What are the differences in training for MMA compared to boxing?

“[Boxing has] been pretty boring, to be honest. MMA has so many different disciplines and I have three different coaches for three different reasons, but they’re all working to mould me into the fighter who I am supposed to be. Boxing training is: jab, right, uppercut, hook – there are no knees, no superman punches, no kicks to the head, no takedowns, no sprawling. [Boxing] is less complicated but not as much fun.

“Boxing has always been kind of boring to me, the training is very repetitive, doing the same stuff. MMA is a different kind of excitement but is also a different kind of fear too.

“It’s exciting but I have to worry about being kicked and being taken down. It makes your mind have to think faster and I really enjoy that. In MMA everything is out of the ordinary, it’s explosive.”

Would you consider moving from boxing to MMA full-time, like Holly Holm?

“Holly accomplished a whole lot in boxing, also she was older than me when she transitioned, so I think she wanted to take advantage of the time she had left. She decided to just focus on MMA. For me, I’m a lot younger, and have been boxing my whole life, so it’s not like I just can just give it up.

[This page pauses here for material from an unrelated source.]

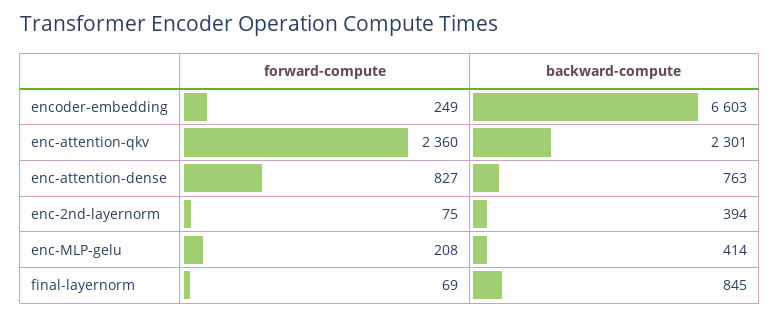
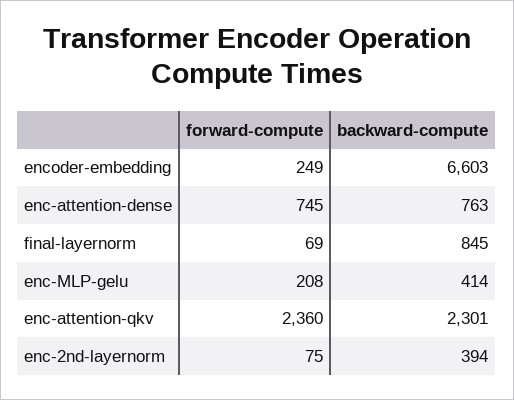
forward-compute, enc-attention-dense: 827 -> 745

“I wouldn’t be alright spiritually because I love boxing so much, it’s a part of me. Holly Holm, back in her day, she did kickboxing, while it’s only been boxing for me. So it was easier to go to MMA with the fact she did kickboxing and boxing before, she only needed to add Jiu Jitsu and wrestling to her resume and she was a great MMA fighter. 

“But I can definitely see why she chose to focus on one. It’s hard, but I’m a lot younger and I have maybe a lot more energy to just go for both of them. But that’s my goal: to be boxing world champion and to be an MMA world champion at the same time, that’s the overall goal.”

Have Holly Holm and Jon Jones helped to convince you that you can achieve that goal?

“Absolutely, they’re not just telling me that because I’m Claressa Shields, a great boxer, but they’re saying that off of my work ethic. I think after my first week of training, they were all like: ‘Claressa, you’re a workaholic, you’re special, and you’re going to have a great future in MMA, as long as you keep training as hard as you train’.

“Just hearing that was like, alright, at least I know that I can do the training because that’s something I was worrying about too – can I even do all this training, can I do kickboxing and mixed martial arts? 

“Wrestling, Jiu Jitsu, can I even practice all those things, and can my body adjust to it? That was a concern I had. But ever since I went to the Jackson Wink gym it’s been all going so smooth and all worked out.”

How much are you looking forward to getting back to MMA after your upcoming boxing match in March?

“I can’t wait to get back in the MMA gym. The PFL have announced their lightweight division for the PFL league, and even though I’m trying so hard to not think about MMA, I had to look up every last one of them girls’ names.

“I had to. It just didn’t sit right with me not to. I had to look these girls up, I had to know who is in the tournament, what their record, what their background is and I did a whole little background check on the list.

“Two boxing matches and two MMA fights, that’s what it is looking like. I just know I have my first MMA fight in the middle of June. We might find out who my opponent is around the same time as you find out I don’t know who the opponent is going to be, I should find out soon.”